Dabei zahlte das oberste eine Prozent der Verdiener bereits im Jahr 2009 rund 39 Prozent des Aufkommens aus der Bundeseinkommenssteuer. Das sind zumindest die neuesten Zahlen, die das Congressional Budget Office, Amerikas Rechnungshof, zur Verfügung hat. Der Anteil lag damit doppelt so hoch wie noch im Jahr 1981, zu Beginn von Ronald Reagans Präsidentschaft. Da waren es noch 17,6 Prozent. Obamas Unterstützer werden allerdings nicht müde, die Gründe für den Anstieg zu nennen. Die Einkommen der Spitzenverdiener seien in dieser Zeit eben auch deutlich gestiegen.

Das eigentliche Problem verschweigt das Obama-Lager jedoch. Denn selbst wenn Obama mit seinen Plänen durchkommt: Das Steueraufkommen, das die Reichensteuern in die Kassen bringen werden, dürfte nicht annähernd reichen, um die Haushaltslücke zu schließen. David Brown, Gabe Horwitz und David Kendall, ein Expertentrio des unabhängigen Thinktanks Third Way, haben durchgerechnet, wie die Haushaltslage der USA aussehen würde, wenn Obama alle seine Steuerpläne umsetzen könnte – ohne Rücksicht auf die Republikaner. Ihr Ergebnis: Zunächst würde das Defizit tatsächlich von heute rund sieben Prozent des Bruttoinlandsproduktes auf fast drei Prozent zurückgehen.

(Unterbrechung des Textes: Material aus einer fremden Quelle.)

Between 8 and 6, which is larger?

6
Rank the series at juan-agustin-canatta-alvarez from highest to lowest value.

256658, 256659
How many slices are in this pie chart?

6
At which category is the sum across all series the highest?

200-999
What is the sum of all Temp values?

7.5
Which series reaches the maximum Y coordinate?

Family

Die Mittelschicht wird zahlen müssen

Die wichtigsten Treiber des Haushaltsdefizits, die staatliche Rentenversicherung Social Security und vor allem Medicare, die Gesundheitsversorgung für Rentner, würden jedoch schnell die frischen Einnahmen auffressen. Bis 2040 spätestens würde Washingtons Haushalt eine Rekordlücke von 4,2 Billionen Dollar ausweisen – dreimal so hoch wie derzeit. Die Investoren würden in diesem Fall auf höhere Zinsen für US-Staatsanleihen bestehen. Die Schuldenlast würde weiter steigen, die Haushaltslage sich verschlechtern.

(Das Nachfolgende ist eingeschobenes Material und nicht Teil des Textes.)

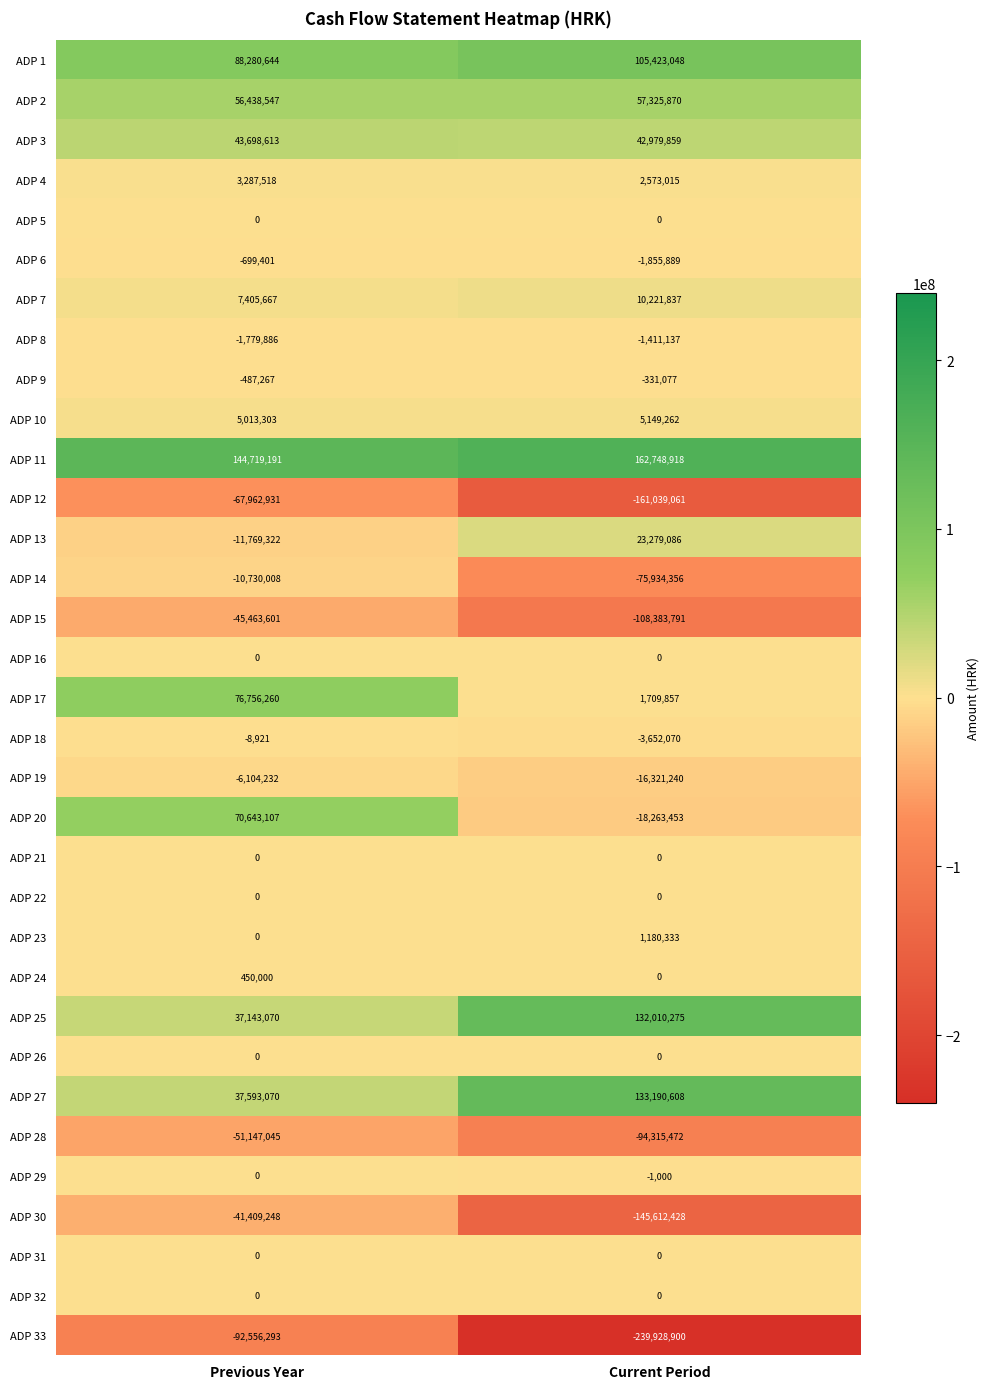

The value of ADP 24 at Current Period is 0. True or false?

True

Dann könnten die USA eine Krise ähnlich wie heute die Euro-Länder erleben, prognostizieren die Third-Way-Experten. Ihr Fazit: Allein mit Steuererhöhungen für Wohlhabende lässt sich der Haushalt der USA nicht sanieren. Das geht nur, wenn auch Einschnitte in die Sozialleistungen vorgenommen werden. Ob über weniger Leistungen oder höhere Abgaben: Die Mittelschicht muss sich darauf einstellen, ebenfalls stärker zur Kasse gebeten zu werden. Darüber aber will in Washington niemand reden. In diesem Punkt immerhin herrscht Einigkeit zwischen Obama und den Republikanern.